• _Page extract_
[Start of section]
There was even a language that made use of a base-2 (binary) system for counting.  Base-2 (binary) is mainly used in computers today (because switches can represent binary numbers – a switch that is off represents the 0 digit and a switch that is on represents the 1 digit).  But apparently, native Australian languages use binary too.
A number of Australian Aboriginal languages employ binary or binary-like counting systems. For example, in Kala Lagaw Ya, the numbers one through six are urapon,ukasarukasar-uraponukasar-ukasarukasar-ukasar-uraponukasar-ukasar-ukasar.
The article also says that there is some evidence of the use of base-8 in language:
A base-8 system (octal) was devised by the Yuki tribe of Northern California, who used the spaces between the fingers to count, corresponding to the digits one through eight.[6] There is also linguistic evidence which suggests that the Bronze Age Proto-Indo Europeans (from whom most European and Indic languages descend) might have replaced a base-8 system (or a system which could only count up to 8) with a base-10 system. The evidence is that the word for 9, newm, is suggested by some to derive from the word for “new”, newo-, suggesting that the number 9 had been recently invented and called the “new number”.[7]
So much for bases.
Some languages have two sets of names for numerals!
Two Sets of Names for Numbers in Japanese and Korean
Japanese and Korean use two sets of names for numbers while counting.
In Japanese, there is a set of names that are typically used when small quantities are involved:
“hitotsu”, “futatsu”, “mittsu”, “yottsu”, “itsutsu“, “muttsu”, “nanatsu“, “yattsu“, “kokonotsu“, “to” (1 to 10).
But for larger numbers and for zero, the names used are ones derived from Chinese.
“ichi”, “ni”, “san”, “shi”, “go”, “roku”, “shichi”, “hachi”, “kyu”, “ju”.
These numbers correspond to the Chinese digits:
“yī”, “èr”, “sān”, “sì”, “wǔ”, “liù”, “qī”, “bā”, “jiǔ”, “shí”.
And similarly in Korean, you would use one set of names for small quantities (for example, hours in the day):
“hana”, “dul”, “seth”, “neth”, “thasoth”, “yosoth”, “ilgop”, “yodolp”, “ahop”, “yol”.
But to describe larger quantities, like minutes or the days in a month, you’d go with names based on Chinese:
“il”, “i”, “sam”, “sa”, “o”, “yug”, “chhil”, “phal”, “ku”, “ship”.
Finally, we come to some interesting irregularities in south Indian languages.
Irregular Numbering
In Tamil (a language spoken in south India), the word for 90 is “pre-hundred”.
[End of section]
• _Data block_
[Start of section]
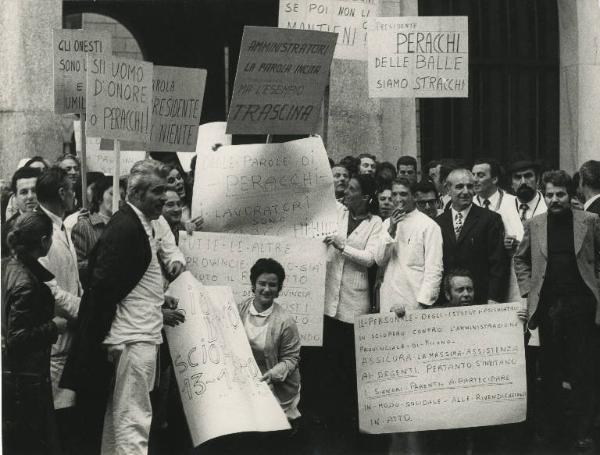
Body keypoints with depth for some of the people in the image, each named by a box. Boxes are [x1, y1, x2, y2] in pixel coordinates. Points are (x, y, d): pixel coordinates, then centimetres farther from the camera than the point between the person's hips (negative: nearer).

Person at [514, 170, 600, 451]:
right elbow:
[End of section]
• _Work to complete_
Print the piece on counting systems, starting at the words "The article also" and ending after "names for numerals!".

• _Response_
The article also says that there is some evidence of the use of base-8 in language:
A base-8 system (octal) was devised by the Yuki tribe of Northern California, who used the spaces between the fingers to count, corresponding to the digits one through eight.[6] There is also linguistic evidence which suggests that the Bronze Age Proto-Indo Europeans (from whom most European and Indic languages descend) might have replaced a base-8 system (or a system which could only count up to 8) with a base-10 system. The evidence is that the word for 9, newm, is suggested by some to derive from the word for “new”, newo-, suggesting that the number 9 had been recently invented and called the “new number”.[7]
So much for bases.
Some languages have two sets of names for numerals!